The current analysis focused on 144 men who completed sexual function questionnaires both before treatment and at least once after treatment and who did not undergo androgen-deprivation therapy (ADT).
Patients completed the International Index of Erectile Function (IIEF) questionnaire before treatment and at six, 12, and 24 months post-treatment. All the domains in the index were scored—i.e., erectile function, orgasmic function, sexual desire, intercourse satisfaction, and overall satisfaction—and patient characteristics including age, use of brachytherapy, and baseline IIEF scores were balanced between the treatment groups.
The self-reported overall scores were significantly higher in the sildenafil group than in the placebo group at six months (58.6 vs. 49.4 points), 12 months (56.3 vs. 48.2 points), and 24 months (54.9 vs. 47.6 points) after treatment—“Differences of three to five points are considered clinically significant,” he said.
“Since the most significant improvements were seen at six and 12 months following treatment, with a slight dip at the 24-month mark, future trials need to be conducted to demonstrate if longer treatment duration can further improve patient outcomes.”
The moderator of the news conference, Benjamin Movsas, MD, Chair of Radiation Oncology at Henry Ford Hospital, said, “Erectile function is such an important quality-of-life issue for patients. If we can give a safe medication upfront and prevent erectile dysfunction, that's important. If we wait until sexual problems develop, rather than trying to prevent them, it may be too late.”

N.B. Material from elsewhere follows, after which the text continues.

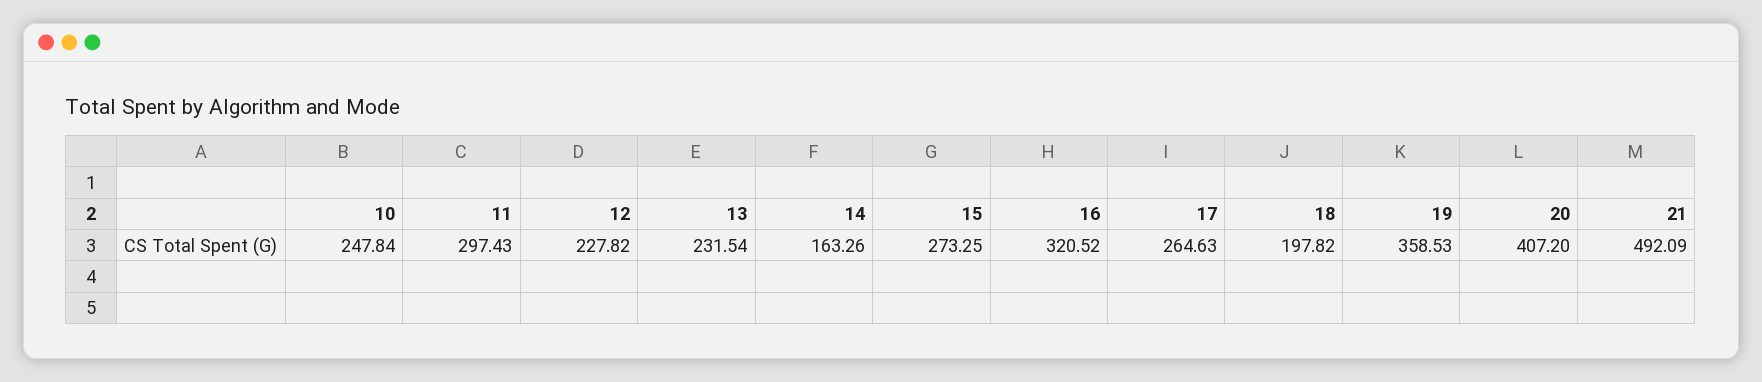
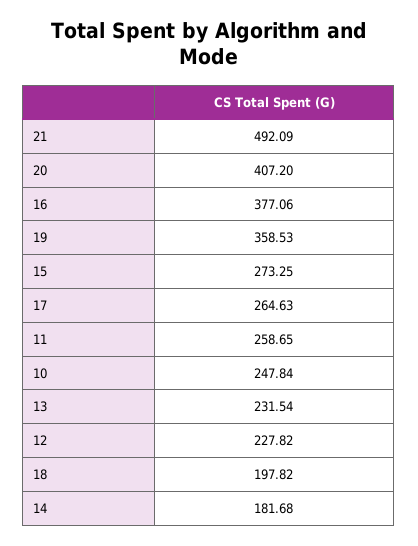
11: 297.43 -> 258.65
14: 163.26 -> 181.68
16: 320.52 -> 377.06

Still, it's too soon to recommend sildenafil to patients until the data are peer-reviewed and published, he cautioned. “Then, if all is well, I would encourage conversations with patients.”
In contrast, though, the study's Discussant, Thomas M. Pisansky, MD, Professor of Radiation Oncology at the Mayo Clinic, said he believes it is time to act.
He praised the research for being the first study to try sildenafil in a preventive manner in patients who get radiation treatment, and said that given the success of PDE-5 inhibitors in inducing spontaneous erections when given early after radical prostatectomy and the fact that sildenafil appeared to work as a preventative in the current study, “I would start the discussion now with patients. There is a window of opportunity after which the ability to prevent erectile dysfunction is lost.”
There are a number of limitations to the research, however, he said. For starters, it might be better to test the drug in patients treated in a uniform manner, rather than having a heterogeneous group in which some men were treated with implants and others with external radiation.
Also sildenafil has a relatively short half-life, with its concentration halved in just four hours. That brings up the issue of whether once-daily dosing is optimal: “If it is protecting blood vessel structures, there needs be enough in the system,” he pointed out.
A better choice might be sildenafil's cousin, tadalafil, which has a half-life of about 17 hours, Pisansky said. Also, patients who received ADT should have been excluded from the outset, rather than after they were enrolled, since diluting the pool after the fact weakens the power of the study, he said.
Fortunately, all those issues are being addressed by a new study—the Radiation Therapy Oncology Group 083 trial. Also known as PEDS, the Prevention of Erectile Dysfunction Study, the randomized, double-blind, placebo-controlled Phase III trial will evaluate the effectiveness of tadalafil in preventing erectile dysfunction in men with prostate cancer treated with radiotherapy. Patients who had ADT will be excluded, and the type of radiation the men receive will be more uniform.
All the patients have completed treatment and are now being followed. “If the study shows tadalafil works, it will confirm the principle,” Pisansky said. “If it is negative, it probably will bring Dr. Zelensky's study down with it. But I don't expect that to happen.”